:: Text under study ::
◆ ◆ ◆

His treatment of the subject is convincing to the mind, moving to the heart and to the affections, and I highly commend it. If you don't have it, haven't read it, make it a lifetime companion. And then...
Spurgeon's book, The Soul Winner, that's gone through numerous editions, the Reformed Pastor by Baxter, particularly the sections in which he addresses his brethren concerning the necessity of having a passion for the unconverted, the chapter in Spurgeon's lectures to my students entitled Conversion, Our Aim. I had opportunity to reread sections of that in reworking the lecture, and as I think of seeking to preach with evangelistic focus, a special focus Sunday night, I'm determined to read that chapter before I even carry on any specific preparation, to have myself stirred up afresh in these areas. And to these I should have added as well Packer's book, Evangelism and the Sovereignty of God. I just...
This was new stuff in the notes, and I've been working with this and had it on my desk, but simply omitted. I would certainly urge you to put it in there as a comprehensive treatment of the subject and one that, again, goes to the heart and the conscience. It has few equals. And then I'm also suggesting that you read and reread the biographies of men marked by the evangelistic passion.
And among these are Whitfield, Payson, Spurgeon, McShane, Brainerd, Griffin, etc. You complete your own list, but find those biographies which, when you read them, do not bury you with intimidation, but stir you up to imitation and cause you to say, Lord, if I ever preach, if I ever preach with passion, give me something of what this man had, something of what this man had, something of that spirit that throbbed through their ministries. There is a contagion that comes when you draw close to a passionate heart. And that is a phenomenon that relates to human experience and grace works within that framework.
Practical Considerations: Avoiding Common Errors
So, recognize the strategic influence of your own attitude and example in life and in ministry. And then, secondly, recognize and avoid the most common errors with respect to pastoral instruction and exhortations connected with this task of evangelism. As some of us look back over our shoulders at our own experience and what we've been exposed to in our pilgrimage, we note that there have been some common errors as pastors have sought to labor with their people in communicating to them not only a biblical perspective, on the task of evangelism, but practical guidance in fulfilling that task. And here are some of those common errors that I urge you to avoid. First, avoid the crippling, guilt-producing notion that every Christian has or should have the gift of an evangelist. The quickest way to produce false guilt, and remember, false guilt, like all guilt, paralyzes all noble activity. All noble activity.

◆ ◆ ◆

:: Provided material ::
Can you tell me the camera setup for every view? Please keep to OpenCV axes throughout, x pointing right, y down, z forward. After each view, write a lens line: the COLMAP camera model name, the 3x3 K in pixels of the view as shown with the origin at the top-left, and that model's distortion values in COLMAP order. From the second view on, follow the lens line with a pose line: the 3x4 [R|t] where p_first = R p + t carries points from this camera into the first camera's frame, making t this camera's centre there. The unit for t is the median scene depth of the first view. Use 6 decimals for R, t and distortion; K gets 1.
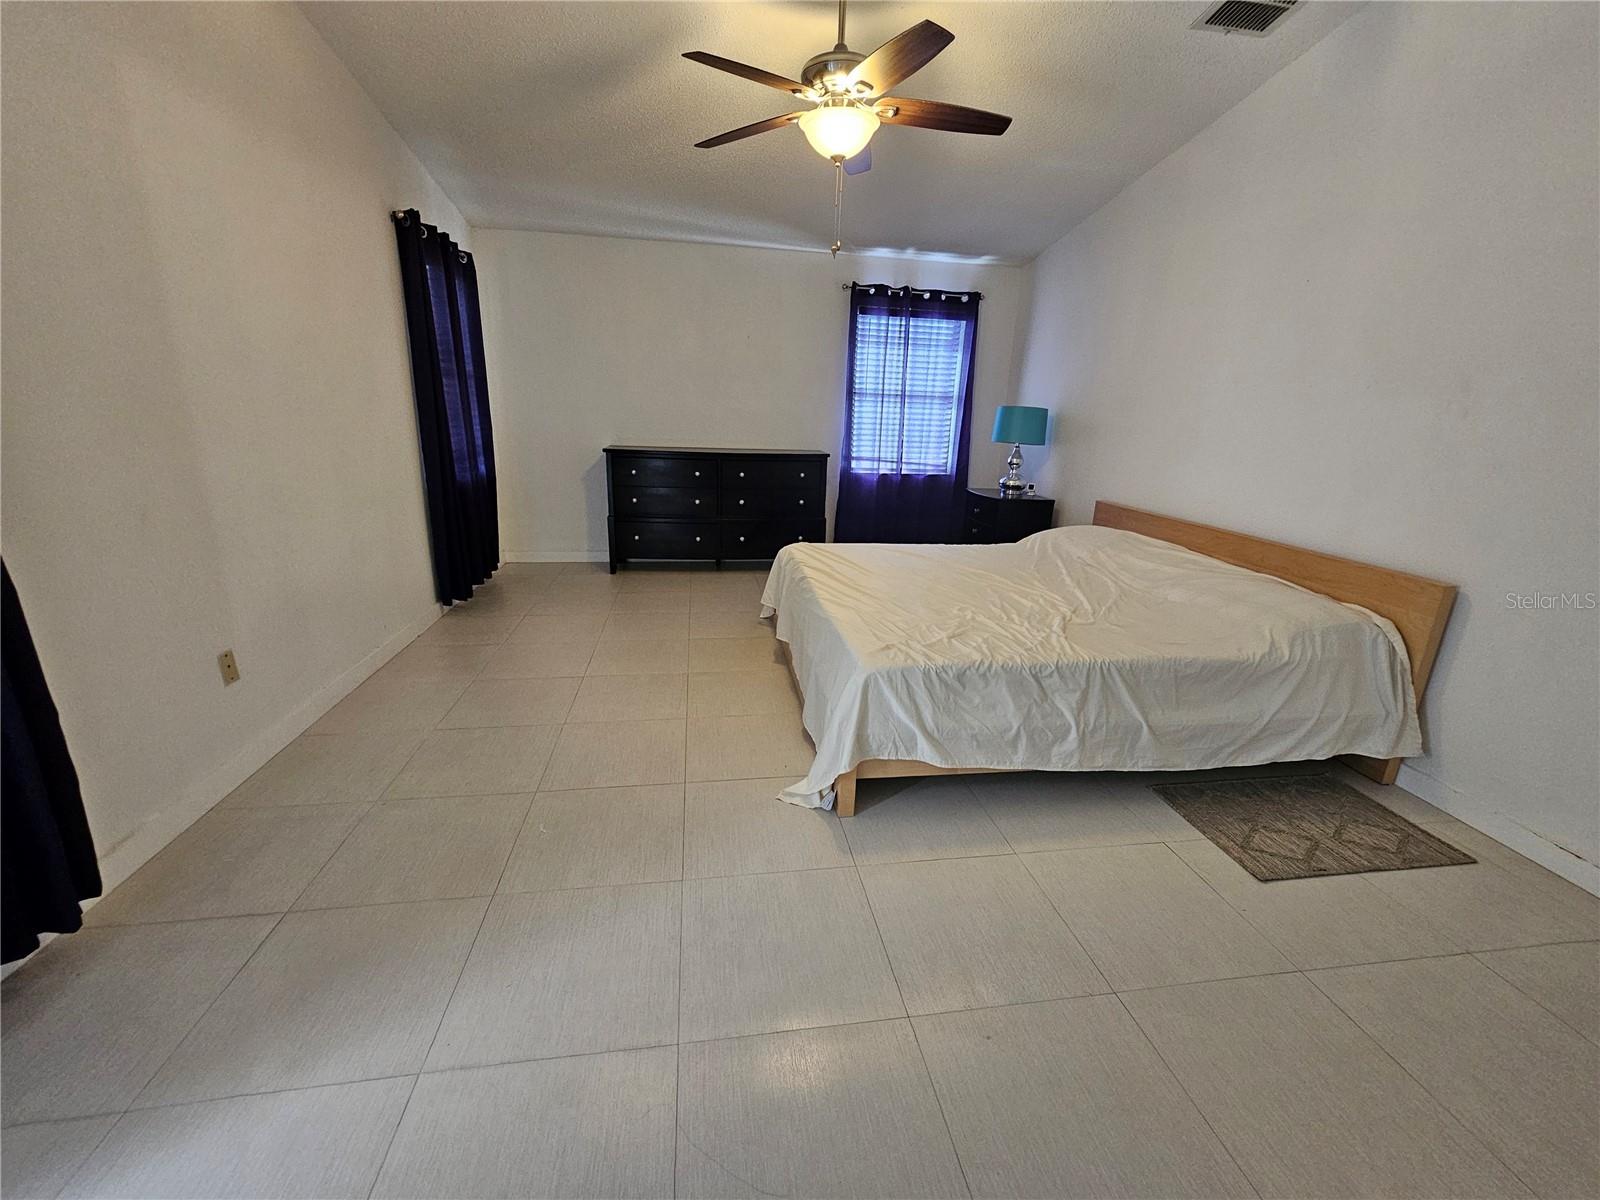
lens RADIAL K [[652.1, 0, 805.5], [0, 652.1, 599.1], [0, 0, 1]] dist [-0.001408, -0.001868]
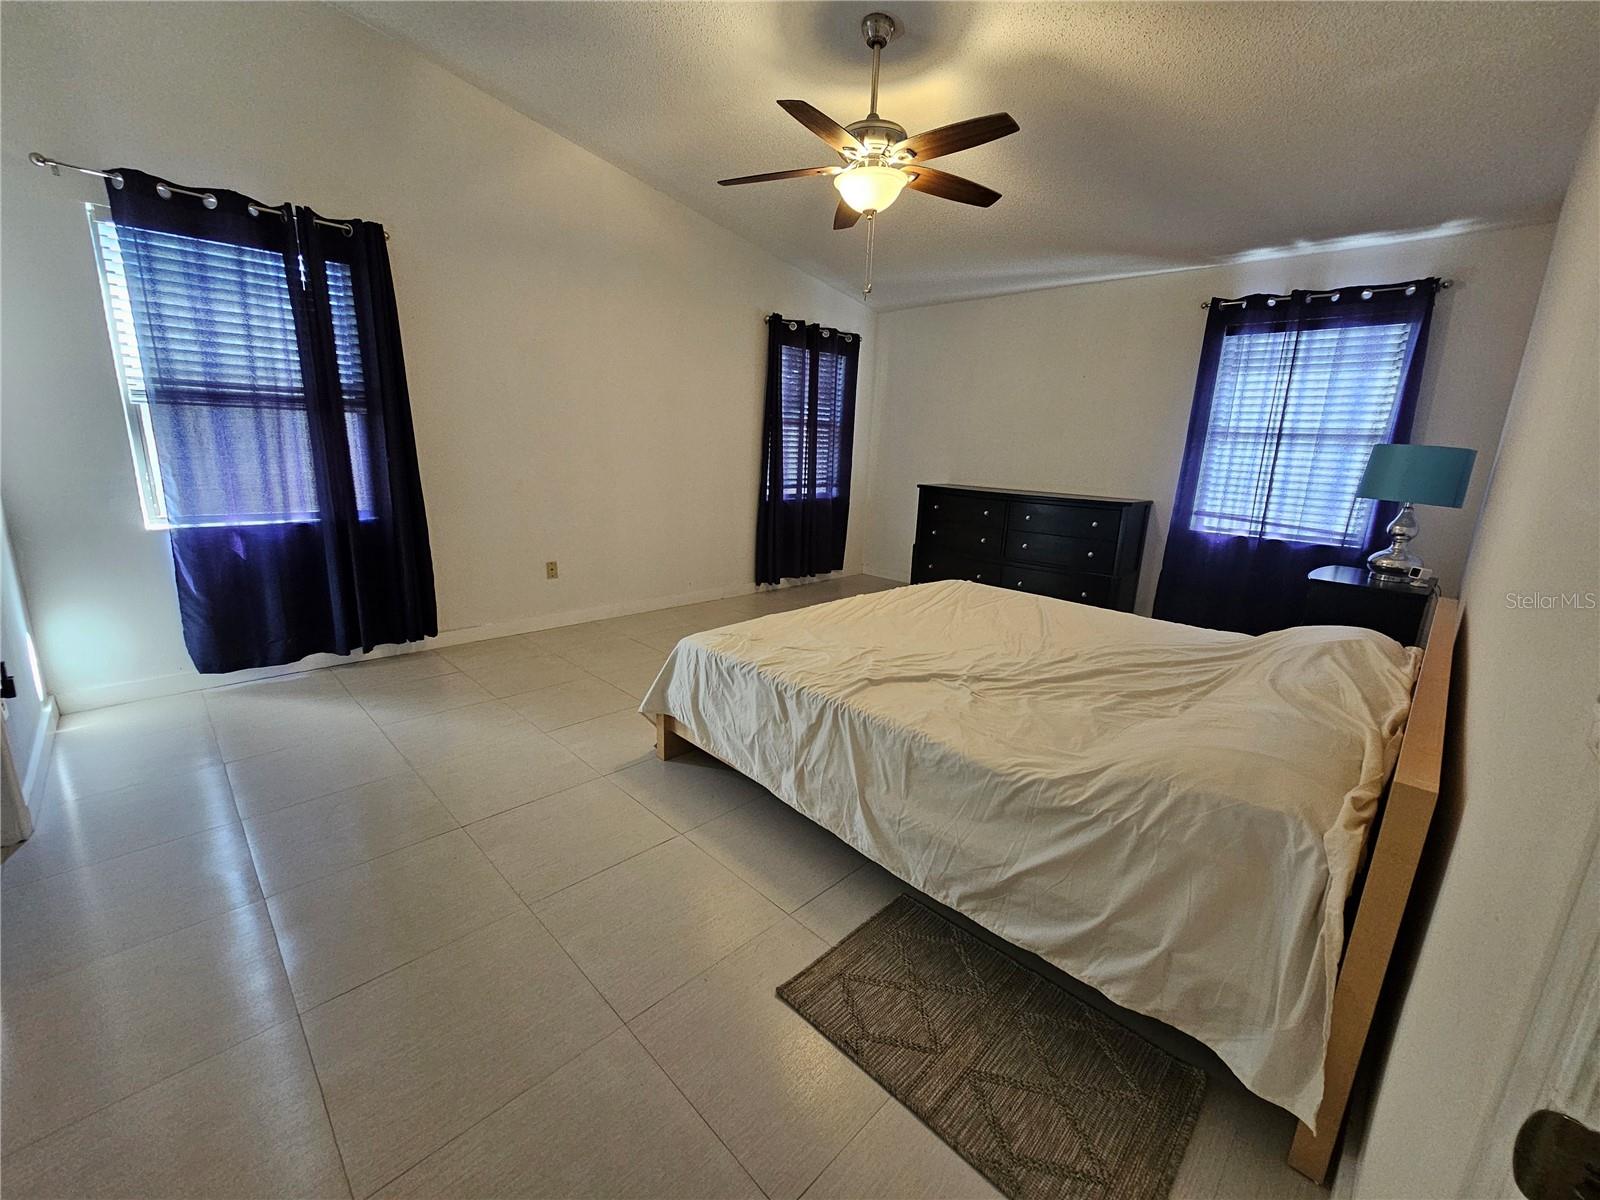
lens RADIAL K [[652.1, 0, 805.4], [0, 652.1, 600.4], [0, 0, 1]] dist [-0.001408, -0.001868]
pose [[0.593440, 0.177250, -0.785118, 0.472365], [-0.243674, 0.969239, 0.034633, -0.025036], [0.767106, 0.170760, 0.618376, 0.169984]]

◆ ◆ ◆

:: Problems and tasks ::
**a.** In the evangelism lecture, return everything from "And among these" down to "within that framework.".
**b.** State whether each statement agrees with the evangelism lecture, answering yes or no and quoting the deciding words: (i) The speaker adds Packer's book, Evangelism and the Sovereignty of God, to the recommended reading. (ii) The speaker holds that every Christian should have the gift of an evangelist. (iii) The chapter cited from Spurgeon's lectures to students is entitled Conversion, Our Aim.
**c.** Extend the evangelism lecture beyond its final sentence.
The data are not required for this work.

:: Answers given ::
**a.**
And among these are Whitfield, Payson, Spurgeon, McShane, Brainerd, Griffin, etc. You complete your own list, but find those biographies which, when you read them, do not bury you with intimidation, but stir you up to imitation and cause you to say, Lord, if I ever preach, if I ever preach with passion, give me something of what this man had, something of what this man had, something of that spirit that throbbed through their ministries. There is a contagion that comes when you draw close to a passionate heart. And that is a phenomenon that relates to human experience and grace works within that framework.

**b.**
(i) Yes: "And to these I should have added as well Packer's book, Evangelism and the Sovereignty of God."
(ii) No: "avoid the crippling, guilt-producing notion that every Christian has or should have the gift of an evangelist."
(iii) Yes: "the chapter in Spurgeon's lectures to my students entitled Conversion, Our Aim."

**c.**
Guilt may produce a twinge of guilt, a torturous activity, but it never produces noble activity. It's the spirit of a freeborn son that produces noble activity. Not the whiplash of guilt. The way of him that is laden with guilt is exceedingly crooked.
And one of the quickest ways to produce false guilt is to lay upon every Christian the notion that he or she should have or ought to acquire the gift of an evangelist and become an aggressive, confrontational evangelist. I've challenged whole groups of pastors with my Bible and say, produce one clear text that binds the consciences of the people of God as the people of God to this notion. I say, produce a text that says all the people of God are to pursue universal holiness. You can start quoting them left, right, and center.
Produce a text that says an employer ought to be this, an employee that. The New Testament is full of that. But not a text that says every Christian is to be an evangelist. You look in vain for any such text.
So avoid the crippling, guilt-producing notion that every Christian has or should have the gift of an evangelist. But on the flip side, seek to avoid the numbing, conscience-saving notion that all evangelistic concern and activity will simply take care of itself. You know the old adage, everybody's job is nobody's job. So you've got to go after the consciences of your people with regard to their involvement in the task without producing crippling notions, false guilt that they should have or seek to attain the gift of an evangelist.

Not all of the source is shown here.